Conclusion

At an early hour next day, Ashton-Kirk paid a visit to the secretary; what passed between them can only be guessed, but that the scarlet scapular and its accompanying document was one of them, is a certainty. Then the secret agent, accompanied by Fuller, boarded a train leaving Washington and went speeding homeward. Fuller, though sorely troubled, managed to contain himself until they had almost finished the journey. Then, as one unable to combat his curiosity any longer, he said:

"I wonder how many of those things which old Nanon suspected regarding the Corbin girl are true?"

Without turning his eyes from the flat country which whirled by the car window, Ashton-Kirk said:

"There are a great many well-meaning people whose views or statements cannot be accepted without great risk. Nanon is one of these."

"Then you do not believe what she told you upon the various occasions when you talked to her?"

Ashton-Kirk proceeded as though he had not heard the question.

"As we saw at almost the first glance, the woman is a fanatic; she hated 'pagans,' as she termed the Japanese; she feared Morse because of his views; to her mind he was possessed by a spirit of evil. This feeling grew so strong in the course of time that she began to feel that even his surroundings must necessarily be evil, that those who possessed the same blood, or for whom he cared, must be filled with demonic impulses."

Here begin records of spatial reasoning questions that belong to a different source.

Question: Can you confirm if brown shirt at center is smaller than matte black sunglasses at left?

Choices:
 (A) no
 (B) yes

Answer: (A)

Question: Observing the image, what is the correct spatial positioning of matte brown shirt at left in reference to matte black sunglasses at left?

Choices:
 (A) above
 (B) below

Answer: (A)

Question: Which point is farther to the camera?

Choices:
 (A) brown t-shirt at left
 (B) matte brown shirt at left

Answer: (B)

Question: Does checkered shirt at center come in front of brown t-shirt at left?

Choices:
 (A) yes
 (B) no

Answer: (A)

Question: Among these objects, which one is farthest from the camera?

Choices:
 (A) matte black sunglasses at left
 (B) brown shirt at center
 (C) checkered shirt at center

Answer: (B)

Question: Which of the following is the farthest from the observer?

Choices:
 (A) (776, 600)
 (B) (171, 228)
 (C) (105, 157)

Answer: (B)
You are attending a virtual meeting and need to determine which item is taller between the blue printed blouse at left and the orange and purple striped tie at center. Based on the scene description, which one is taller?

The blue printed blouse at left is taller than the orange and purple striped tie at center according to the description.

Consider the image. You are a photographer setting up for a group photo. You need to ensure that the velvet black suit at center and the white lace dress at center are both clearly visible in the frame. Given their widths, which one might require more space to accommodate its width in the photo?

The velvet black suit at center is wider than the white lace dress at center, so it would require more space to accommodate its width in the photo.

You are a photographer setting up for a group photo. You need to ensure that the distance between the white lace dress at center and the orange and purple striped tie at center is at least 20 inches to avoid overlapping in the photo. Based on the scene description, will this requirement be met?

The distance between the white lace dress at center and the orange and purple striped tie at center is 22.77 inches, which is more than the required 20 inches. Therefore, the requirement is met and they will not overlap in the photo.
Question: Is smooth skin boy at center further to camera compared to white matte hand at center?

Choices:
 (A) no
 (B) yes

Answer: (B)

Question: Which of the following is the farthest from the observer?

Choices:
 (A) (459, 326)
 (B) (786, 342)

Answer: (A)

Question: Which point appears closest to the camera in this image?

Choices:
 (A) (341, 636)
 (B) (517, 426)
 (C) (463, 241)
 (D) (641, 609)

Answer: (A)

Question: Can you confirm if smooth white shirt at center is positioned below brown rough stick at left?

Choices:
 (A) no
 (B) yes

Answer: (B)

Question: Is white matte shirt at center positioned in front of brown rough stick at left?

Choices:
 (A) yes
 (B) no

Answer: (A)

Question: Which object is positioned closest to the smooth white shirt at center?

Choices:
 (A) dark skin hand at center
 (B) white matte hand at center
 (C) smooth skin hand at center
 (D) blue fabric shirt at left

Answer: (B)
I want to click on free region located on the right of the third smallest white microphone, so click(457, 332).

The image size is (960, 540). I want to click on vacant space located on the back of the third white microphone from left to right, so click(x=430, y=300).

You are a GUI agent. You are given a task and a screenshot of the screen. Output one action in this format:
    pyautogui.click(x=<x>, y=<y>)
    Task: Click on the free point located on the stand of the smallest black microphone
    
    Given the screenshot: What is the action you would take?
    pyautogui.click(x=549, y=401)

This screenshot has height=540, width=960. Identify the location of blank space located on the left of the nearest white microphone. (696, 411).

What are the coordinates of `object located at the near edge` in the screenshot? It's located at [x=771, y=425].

"That is probably so," said Fuller. "Something of the sort occurred to me once or twice after you told me of the things she said on the day she visited you." He was silent for some little time; his mind seemed to have turned to a fresh matter for bewilderment, for he finally said: "I heard all you said to Miss Corbin at the Tillinghast and a great deal of it was plain enough. But what I can't understand is the affair of Okiu, Miss Corbin and the taxi-cab. She was seen to enter the cab with the Jap at a time when she had in her possession the thing which he desired most in the world. And, instead of taking it then, he preferred to wait and lay a rather ornate plan which was not at all sure to succeed."

"The story of the old watchman, whom we talked to at the drug store that night, gave me some hours of hard work," said Ashton-Kirk. "And I burned up quite a bit of tobacco before I finally worked the truth out of it." He turned toward his aide lazily and asked: "Suppose there had been two taxi-cabs instead of one that night?"